A year later, with the election of a new governor, I was replaced as provincial administrator. I was lucky enough to be appointed provincial consultant.
While I was the provincial administrator and for more than one year after I retired, GSIS premiums were deducted from my monthly pay. However, when I asked for the return of these payments, I was told to apply for the cash surrender value (CSV) of my GSIS policy.
In need of money and expecting some returns, I readily obliged and was told by the local branch manager of GSIS that it would take one week to two weeks for my application to be processed. After some follow-ups, I was told me that I could not expect any proceeds from my claim. Incredulous, I requested for a computation. I was then told that the same would be mailed shortly.
The computation showed that the cash value of my policy was P84,498.01 but with a policy loan of P136,793.85, I had to pay GSIS P52,295.84 instead. I could not believe it! How could this happen when GSIS, as a matter of policy and practice, deducts all previous loans from new loans? And how could a loan be bigger than its collateral considering that one can only take out a percentage of his/her policy’s CSV?

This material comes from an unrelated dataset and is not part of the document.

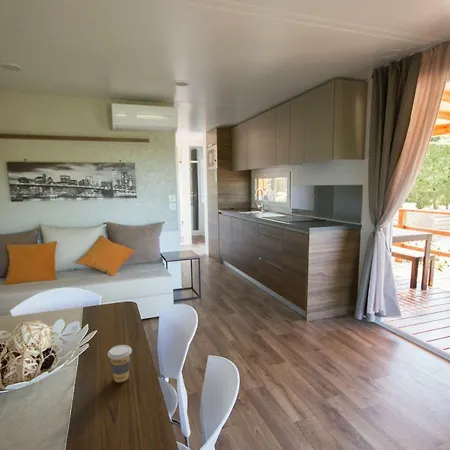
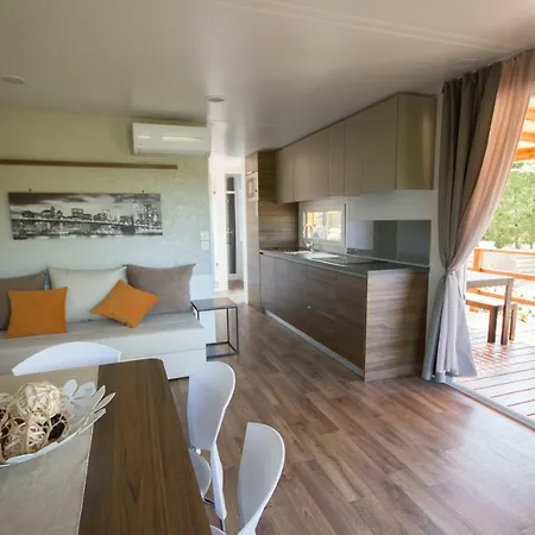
- coffee cup [107,344,133,383]
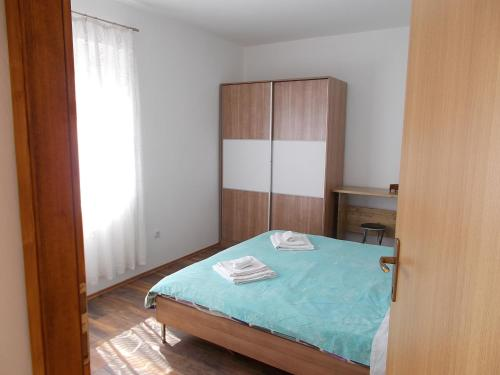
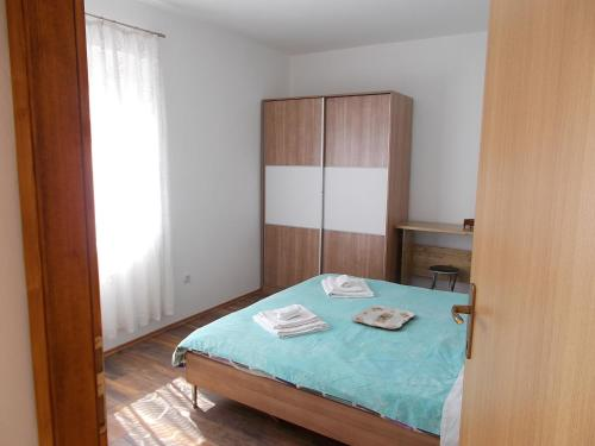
+ serving tray [351,304,415,331]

I went to the manager of the local GSIS branch (Cagayan de Oro City) for an explanation, which turned out to be simple: computer error—two policy loans were recorded under my name, and no payments had been made on both. Then the shocker: I was told that nothing could be done about the error; I just have to pay the balance of P52,295.84 before my pension starts, otherwise it would be deducted from the pension I expect to receive starting 2014. I left the office with more questions than answers.
I wrote GSIS Manila about this; I sent the letter via LBC last Aug. 22. GSIS Cagayan de Oro City responded to my letter to GSIS Manila reiterating their previous explanation: a cash surrender value of P84,498.01, less policy loan of P136,793.85, leaves me with P52,295.84 payable to GSIS. But no explanation was given as to how I was able to secure a policy loan bigger than the value of my policy. That was like a bank lending to a client an amount 62 percent bigger than the collateral.
I decided to write about this experience to make other GSIS members aware that the GSIS system is not foolproof. The paperless transaction with the GSIS may be quite convenient but it is also a very convenient tool for fooling GSIS members.
I expected a simple explanation from GSIS president Robert Vergara or from any of his subalterns. The computer can only process what is fed into it!